WHAT YOU SHOULD DO> When you reach the line that contains "framed print: present" in the data below, start reproducing lines exactly, and stop after the line that contains "wall art: present [192,157,278,291]".

GIVEN RECORDS>

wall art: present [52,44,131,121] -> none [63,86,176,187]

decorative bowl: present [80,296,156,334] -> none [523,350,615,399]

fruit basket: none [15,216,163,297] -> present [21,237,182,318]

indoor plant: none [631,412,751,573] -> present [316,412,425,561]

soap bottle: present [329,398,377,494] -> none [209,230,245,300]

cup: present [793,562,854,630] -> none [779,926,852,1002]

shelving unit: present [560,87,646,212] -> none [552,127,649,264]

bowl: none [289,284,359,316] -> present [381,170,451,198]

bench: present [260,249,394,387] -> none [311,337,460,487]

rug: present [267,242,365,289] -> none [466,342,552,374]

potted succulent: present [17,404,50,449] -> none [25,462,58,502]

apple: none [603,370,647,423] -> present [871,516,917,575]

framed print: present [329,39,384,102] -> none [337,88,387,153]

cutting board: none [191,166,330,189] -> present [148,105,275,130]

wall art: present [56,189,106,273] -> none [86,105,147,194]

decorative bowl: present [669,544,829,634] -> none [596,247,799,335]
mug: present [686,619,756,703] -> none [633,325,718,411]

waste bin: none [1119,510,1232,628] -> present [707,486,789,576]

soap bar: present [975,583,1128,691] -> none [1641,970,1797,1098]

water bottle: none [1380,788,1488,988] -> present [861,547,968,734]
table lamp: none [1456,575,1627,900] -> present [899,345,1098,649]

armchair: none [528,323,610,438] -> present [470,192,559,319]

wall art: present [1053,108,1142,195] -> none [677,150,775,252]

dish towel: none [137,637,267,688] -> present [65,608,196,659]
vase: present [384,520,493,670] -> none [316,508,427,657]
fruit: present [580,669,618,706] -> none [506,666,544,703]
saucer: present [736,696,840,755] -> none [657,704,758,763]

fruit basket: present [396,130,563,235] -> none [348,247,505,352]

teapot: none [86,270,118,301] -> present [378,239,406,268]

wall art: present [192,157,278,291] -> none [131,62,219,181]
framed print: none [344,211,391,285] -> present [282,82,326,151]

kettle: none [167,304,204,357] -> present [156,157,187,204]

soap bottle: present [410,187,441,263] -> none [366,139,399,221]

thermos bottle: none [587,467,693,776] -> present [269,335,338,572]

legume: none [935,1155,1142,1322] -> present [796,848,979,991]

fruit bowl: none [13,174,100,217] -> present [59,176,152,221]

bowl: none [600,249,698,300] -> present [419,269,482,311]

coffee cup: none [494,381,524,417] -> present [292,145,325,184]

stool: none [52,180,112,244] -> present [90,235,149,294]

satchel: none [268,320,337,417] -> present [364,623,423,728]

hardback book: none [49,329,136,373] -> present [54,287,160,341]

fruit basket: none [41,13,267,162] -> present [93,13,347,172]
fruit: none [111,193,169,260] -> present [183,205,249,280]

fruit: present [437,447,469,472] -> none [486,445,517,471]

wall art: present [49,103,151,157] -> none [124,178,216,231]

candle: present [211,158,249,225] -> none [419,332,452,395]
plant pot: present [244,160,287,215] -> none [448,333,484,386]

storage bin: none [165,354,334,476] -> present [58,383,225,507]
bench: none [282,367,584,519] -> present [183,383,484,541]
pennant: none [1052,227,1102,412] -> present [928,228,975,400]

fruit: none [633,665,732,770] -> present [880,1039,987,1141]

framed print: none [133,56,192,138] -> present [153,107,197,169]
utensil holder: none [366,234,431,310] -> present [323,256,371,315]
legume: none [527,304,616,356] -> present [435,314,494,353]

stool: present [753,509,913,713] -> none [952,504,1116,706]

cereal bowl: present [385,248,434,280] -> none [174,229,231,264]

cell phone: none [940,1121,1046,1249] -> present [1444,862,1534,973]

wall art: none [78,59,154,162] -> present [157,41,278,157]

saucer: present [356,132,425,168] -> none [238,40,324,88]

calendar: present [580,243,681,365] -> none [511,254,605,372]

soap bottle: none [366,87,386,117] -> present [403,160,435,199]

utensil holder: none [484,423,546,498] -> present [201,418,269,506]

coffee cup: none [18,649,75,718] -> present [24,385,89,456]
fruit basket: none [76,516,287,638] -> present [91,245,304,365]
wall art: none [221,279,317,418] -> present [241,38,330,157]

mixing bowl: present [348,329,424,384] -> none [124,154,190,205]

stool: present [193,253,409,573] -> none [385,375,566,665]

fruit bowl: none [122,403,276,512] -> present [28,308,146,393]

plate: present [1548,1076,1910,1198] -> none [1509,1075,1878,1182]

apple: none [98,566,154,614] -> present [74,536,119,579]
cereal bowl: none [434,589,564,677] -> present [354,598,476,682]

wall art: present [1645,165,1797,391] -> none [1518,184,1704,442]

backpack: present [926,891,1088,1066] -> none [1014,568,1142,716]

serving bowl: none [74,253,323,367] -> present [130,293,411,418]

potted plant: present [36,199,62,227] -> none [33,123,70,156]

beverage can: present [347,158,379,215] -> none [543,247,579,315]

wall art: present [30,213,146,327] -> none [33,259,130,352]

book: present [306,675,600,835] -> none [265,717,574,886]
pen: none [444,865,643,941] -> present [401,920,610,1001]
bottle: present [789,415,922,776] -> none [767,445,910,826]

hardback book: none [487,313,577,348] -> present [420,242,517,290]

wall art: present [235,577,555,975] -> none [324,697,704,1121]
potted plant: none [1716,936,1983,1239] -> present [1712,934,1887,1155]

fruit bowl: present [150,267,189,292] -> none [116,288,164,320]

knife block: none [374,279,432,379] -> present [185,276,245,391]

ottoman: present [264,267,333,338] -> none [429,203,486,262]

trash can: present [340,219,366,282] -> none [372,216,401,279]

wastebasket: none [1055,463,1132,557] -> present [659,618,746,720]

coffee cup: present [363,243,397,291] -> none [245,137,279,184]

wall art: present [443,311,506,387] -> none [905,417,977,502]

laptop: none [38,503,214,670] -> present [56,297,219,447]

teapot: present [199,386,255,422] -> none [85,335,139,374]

SOLUTION FOR THIS PROBLEM>
framed print: present [329,39,384,102] -> none [337,88,387,153]

cutting board: none [191,166,330,189] -> present [148,105,275,130]

wall art: present [56,189,106,273] -> none [86,105,147,194]

decorative bowl: present [669,544,829,634] -> none [596,247,799,335]
mug: present [686,619,756,703] -> none [633,325,718,411]

waste bin: none [1119,510,1232,628] -> present [707,486,789,576]

soap bar: present [975,583,1128,691] -> none [1641,970,1797,1098]

water bottle: none [1380,788,1488,988] -> present [861,547,968,734]
table lamp: none [1456,575,1627,900] -> present [899,345,1098,649]

armchair: none [528,323,610,438] -> present [470,192,559,319]

wall art: present [1053,108,1142,195] -> none [677,150,775,252]

dish towel: none [137,637,267,688] -> present [65,608,196,659]
vase: present [384,520,493,670] -> none [316,508,427,657]
fruit: present [580,669,618,706] -> none [506,666,544,703]
saucer: present [736,696,840,755] -> none [657,704,758,763]

fruit basket: present [396,130,563,235] -> none [348,247,505,352]

teapot: none [86,270,118,301] -> present [378,239,406,268]

wall art: present [192,157,278,291] -> none [131,62,219,181]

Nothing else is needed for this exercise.